The second set of models (Data file 2) was trained on the imbalanced training set. Different from the training of the previous set of models that applied early stopping (i.e. the model stops training if there’s no further improvement in the next 50 epochs) [3], this set of models was trained using a fixed number of epochs considering the long training time on a huge training set. The best tuned number of epochs was 50. Furthermore, we tuned a best set of class weights (AMP: 0.8333, non-AMP: 0.1667) when calculating the loss function during training to ensure that the model would not bias too much on the majority class, while the loss calculations of the two classes were treated equally for the balanced model (in other words, with a weight ratio of 1:1). Both the optimal epoch number and class weights were tuned based on accuracy scores from five-fold cross-validation. This set of five single sub-models forms a new ensemble model of AMPlify (the imbalanced model), which finds applications in situations where the number of non-AMPs in the input sequence set is far greater than that of AMPs.

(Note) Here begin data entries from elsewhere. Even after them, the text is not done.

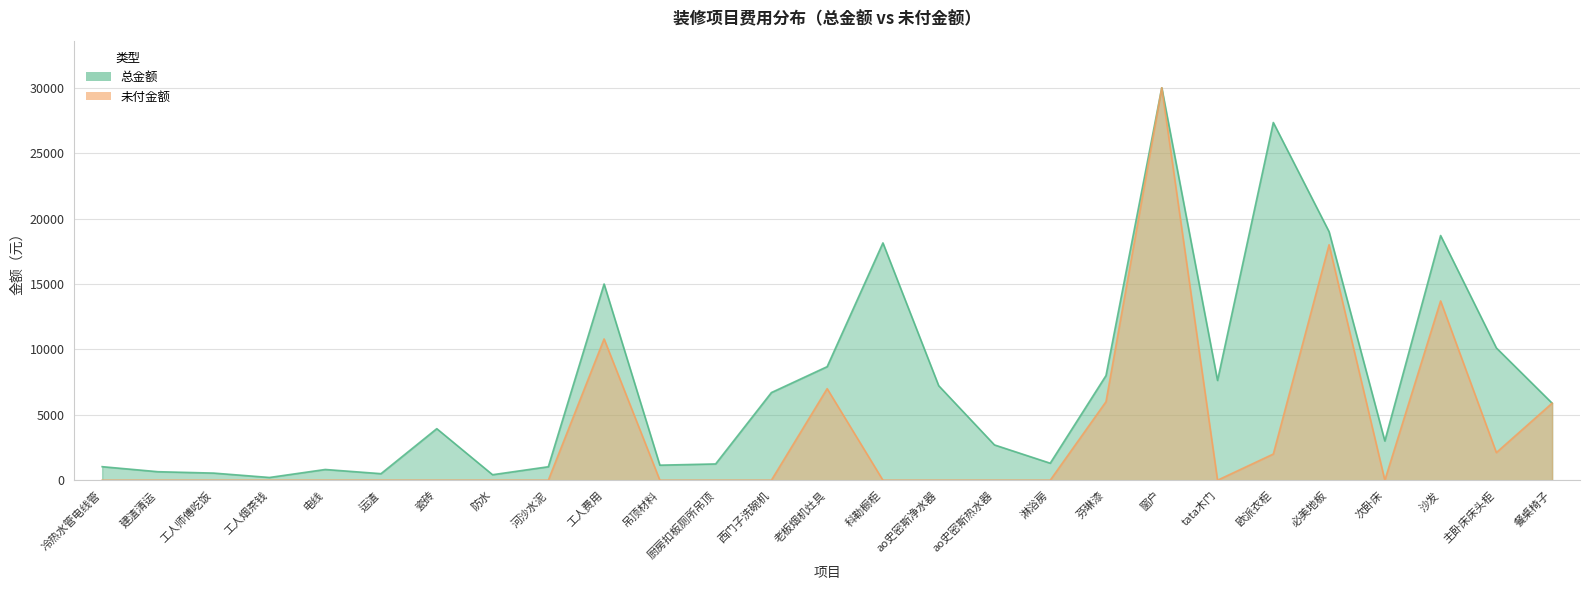

The 总金额 series shows 420 at 防水. True or false?

True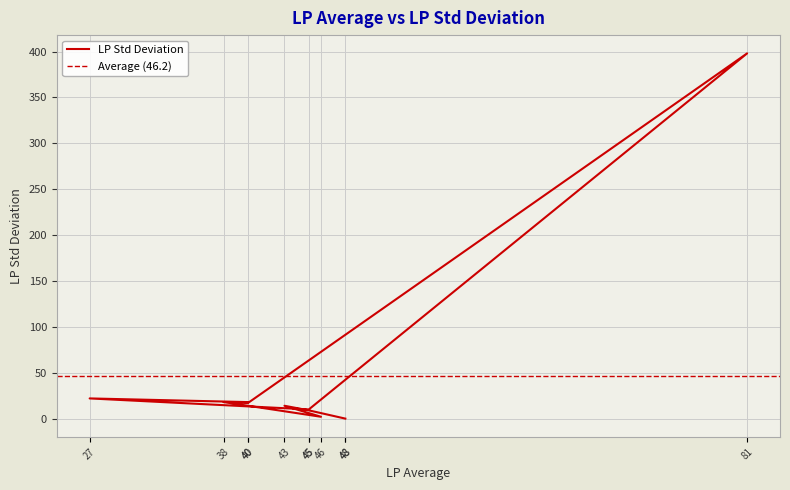

What is the value of the 5th point from the left?

2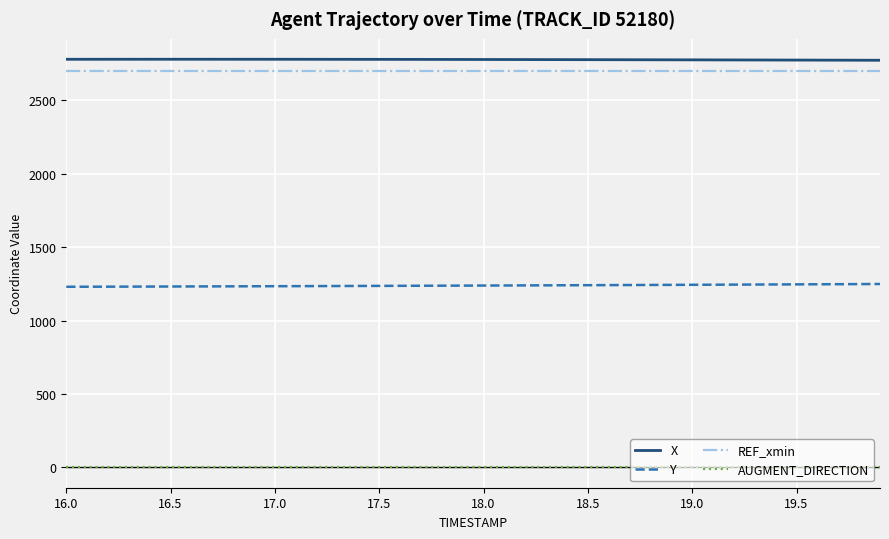

What is the highest value of the REF_xmin series?

2700.0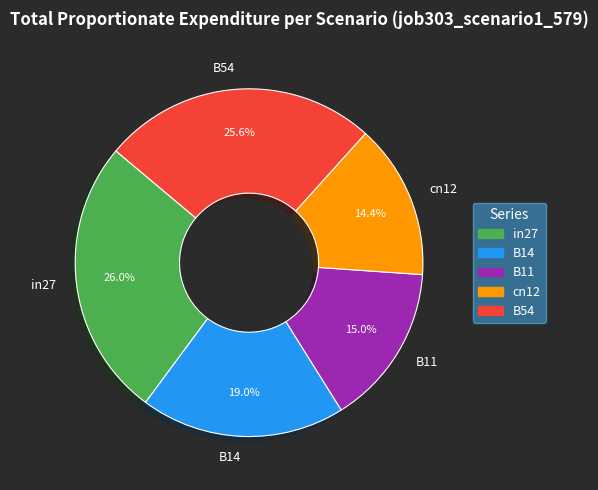

Count the number of slices in the pie.

5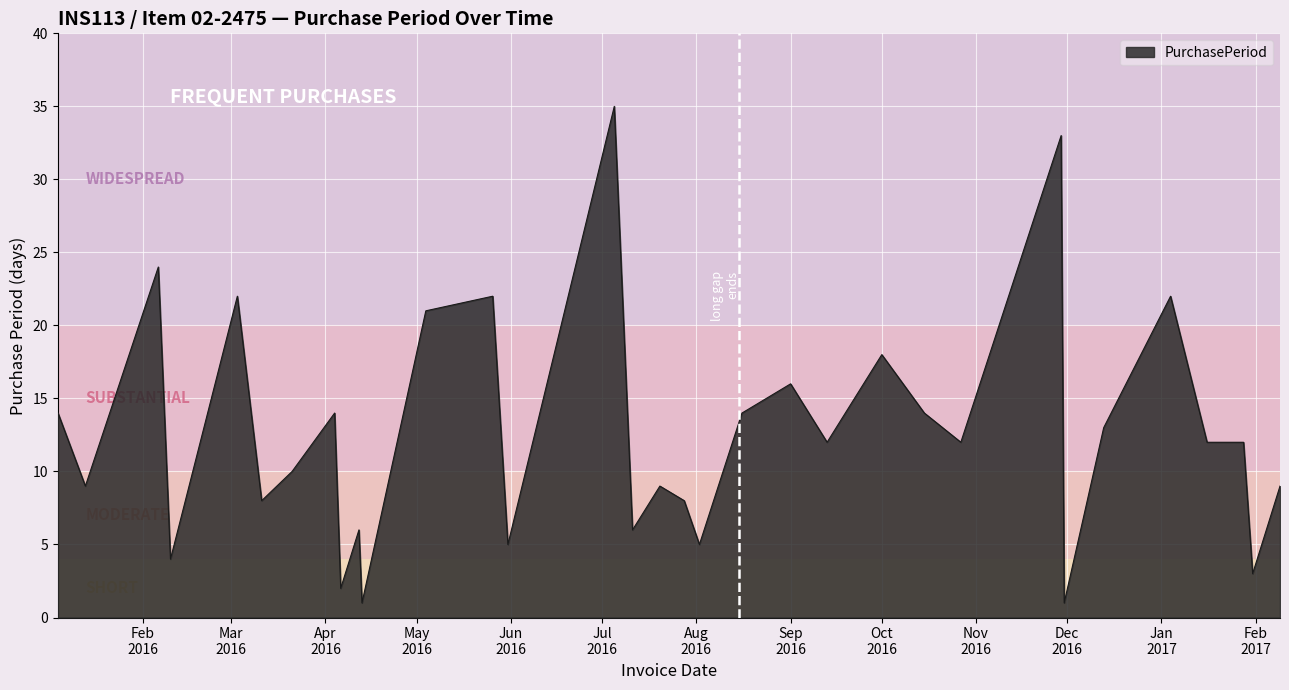

What is the difference between the maximum and second lowest values?

34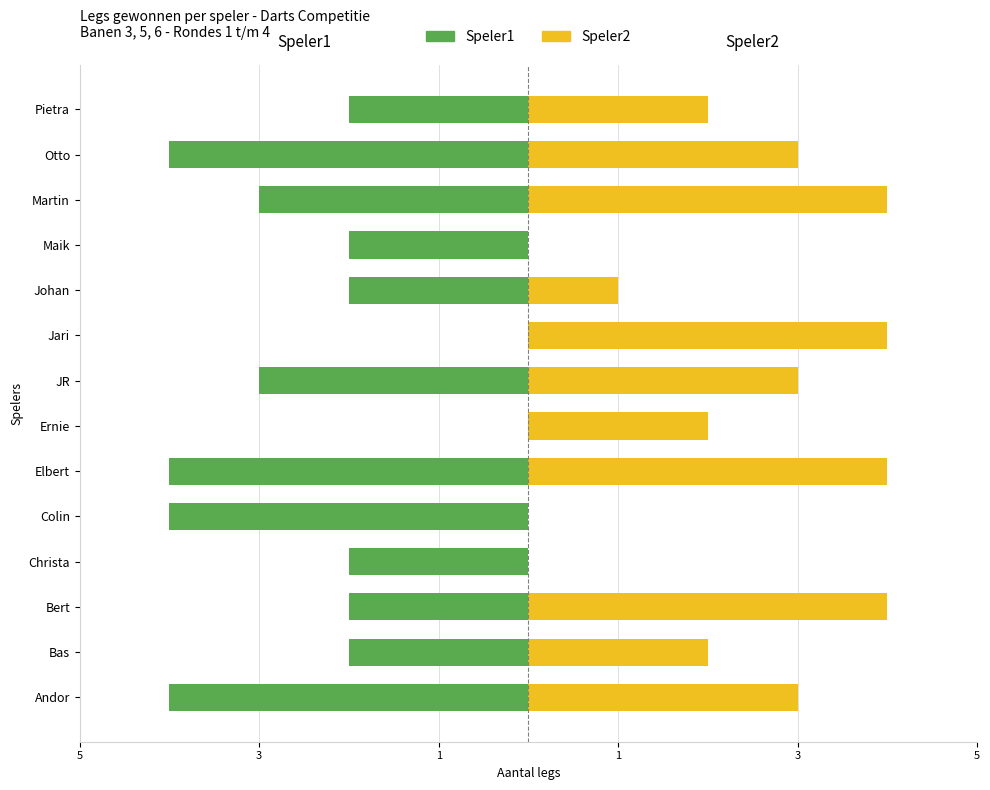

List the series in order of their peak value, highest first.

Speler2 (legs gewonnen), Speler1 (legs gewonnen)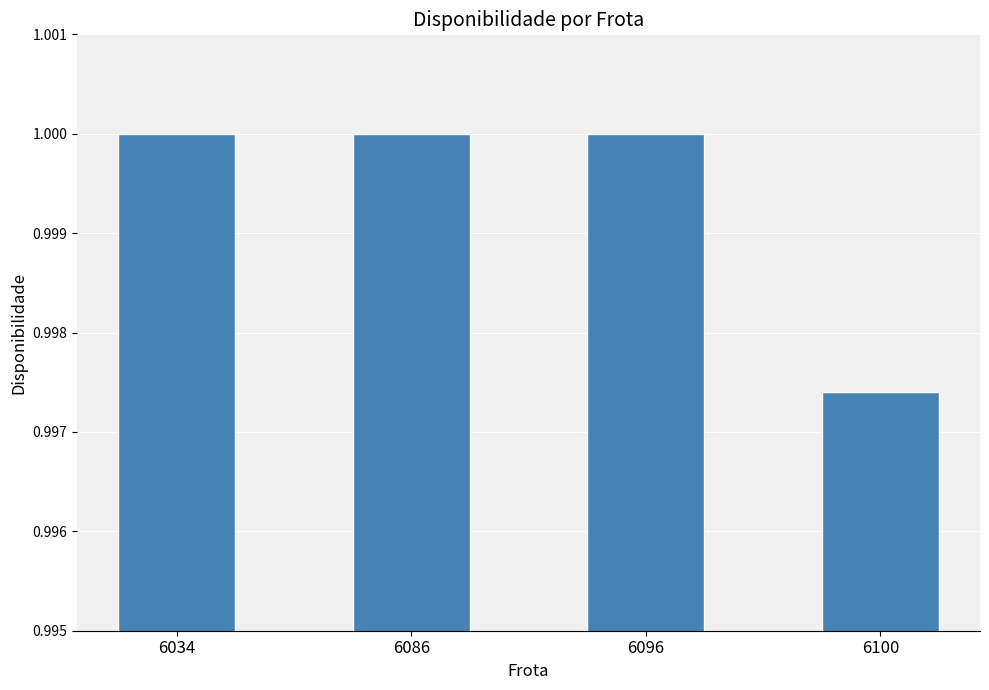

How many values are between 1 and 2?

3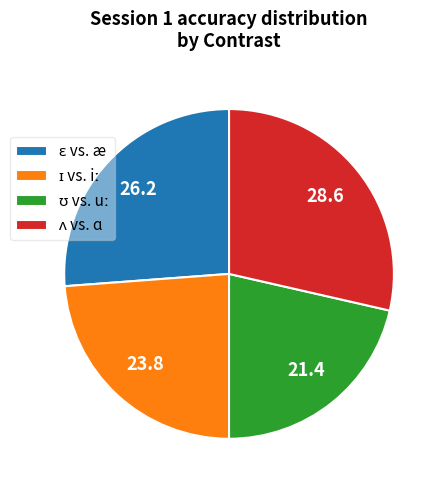

Is there any slice that represents more than half of the pie?

No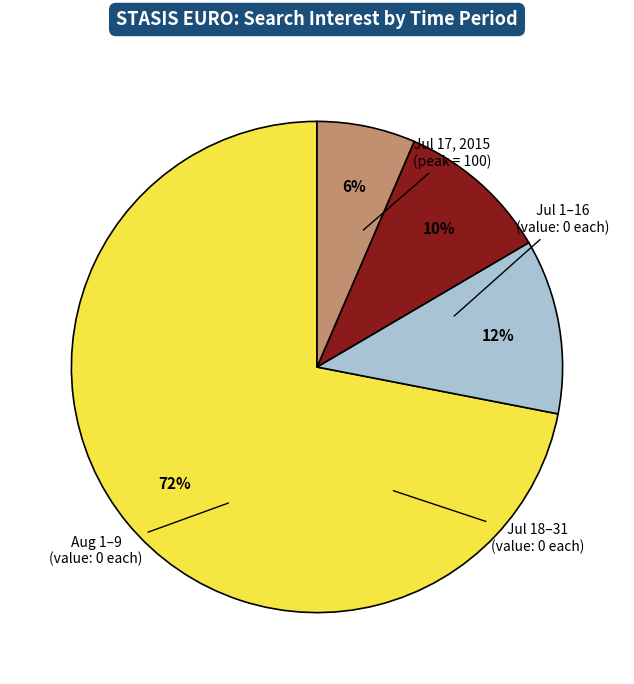

Is there a majority slice in this chart?

Yes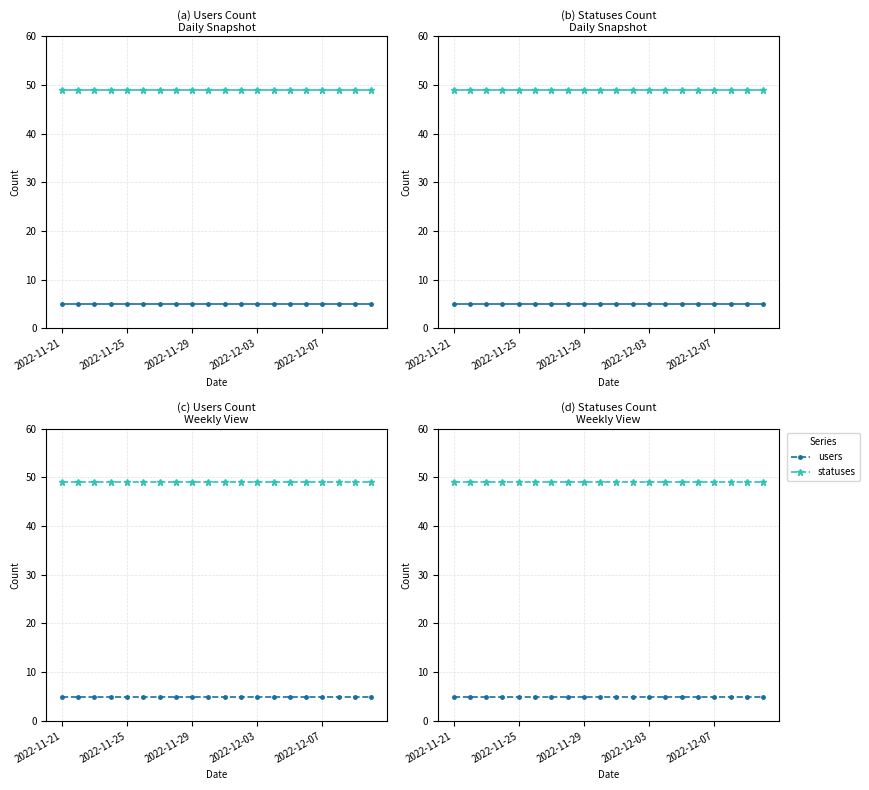

What is the sum of the users values at 11 and 2022-12-03?

10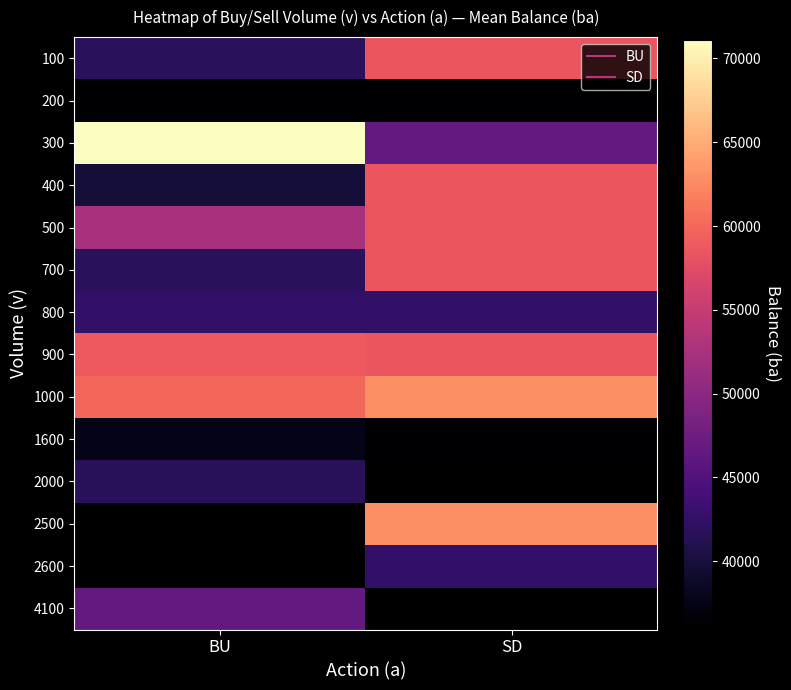

What is the sum of all 300 values?

117700.0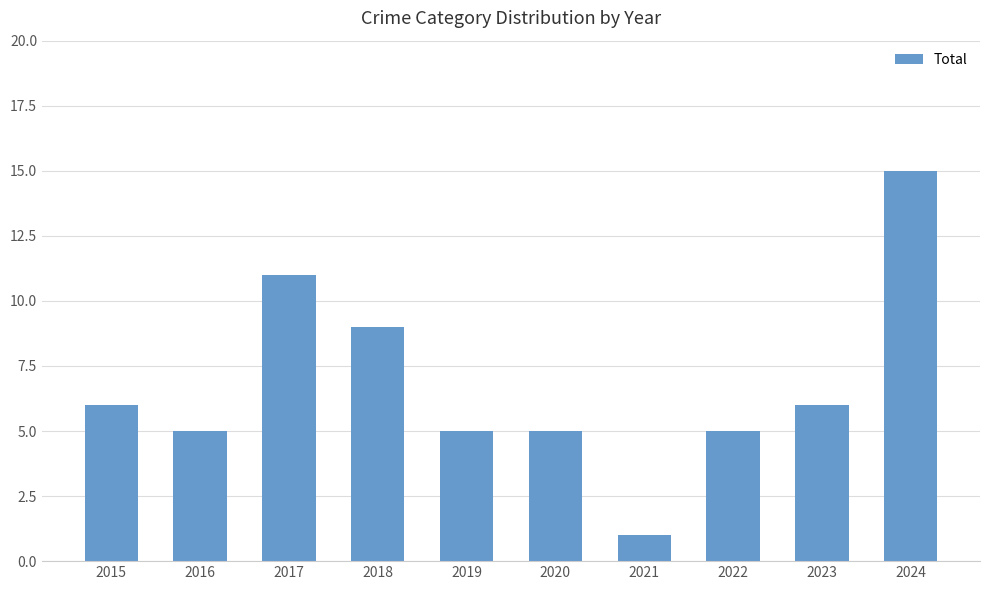

The value at 2024 is 15. True or false?

True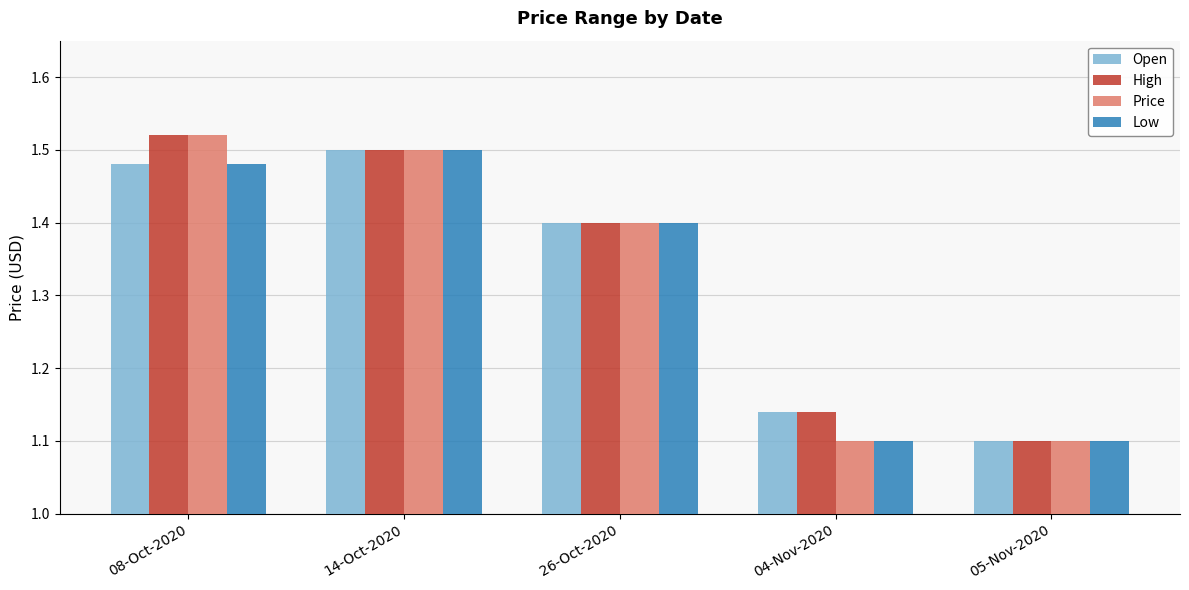

At which label does High reach its peak?

08-Oct-2020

All models were uploaded to the repositories along with our data sets. These two sets of models together form the version 1.1 of AMPlify. We also provide a PDF file (Data file 3) [5] that includes a detailed analysis of the performance of our models under different input conditions, so that users can get a better understanding of which models to use.

Limitations

There are limitations to both our models and data sets. Since the number of positive training samples (known AMPs) is limited compared with that of other typical deep learning applications, such as natural language processing or computer vision tasks, the performance of our AMP prediction models has some room for improvement. On the other hand, the negative samples (non-AMPs) we collected were mainly based on keyword filtering through the UniProtKB/Swiss-Prot [8] database, since there is little information available from public databases that reports peptide sequences without antimicrobial activities. Although we listed as many keywords as possible when doing filtering, this strategy might still leave some sequences there that do have antimicrobial activities but have never been tested or reported. We would expect the noise level in the non-AMP sets to decrease as more peptides are characterized in future studies, refining the quality of annotations.